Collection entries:

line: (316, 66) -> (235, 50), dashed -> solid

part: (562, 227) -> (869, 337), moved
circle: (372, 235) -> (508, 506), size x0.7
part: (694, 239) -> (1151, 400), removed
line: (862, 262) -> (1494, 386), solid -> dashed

- _WORK TO COMPLETE_: Give only a number, the count of lines above that include the string "part".

- _RESPONSE FOR THIS EXERCISE_: 2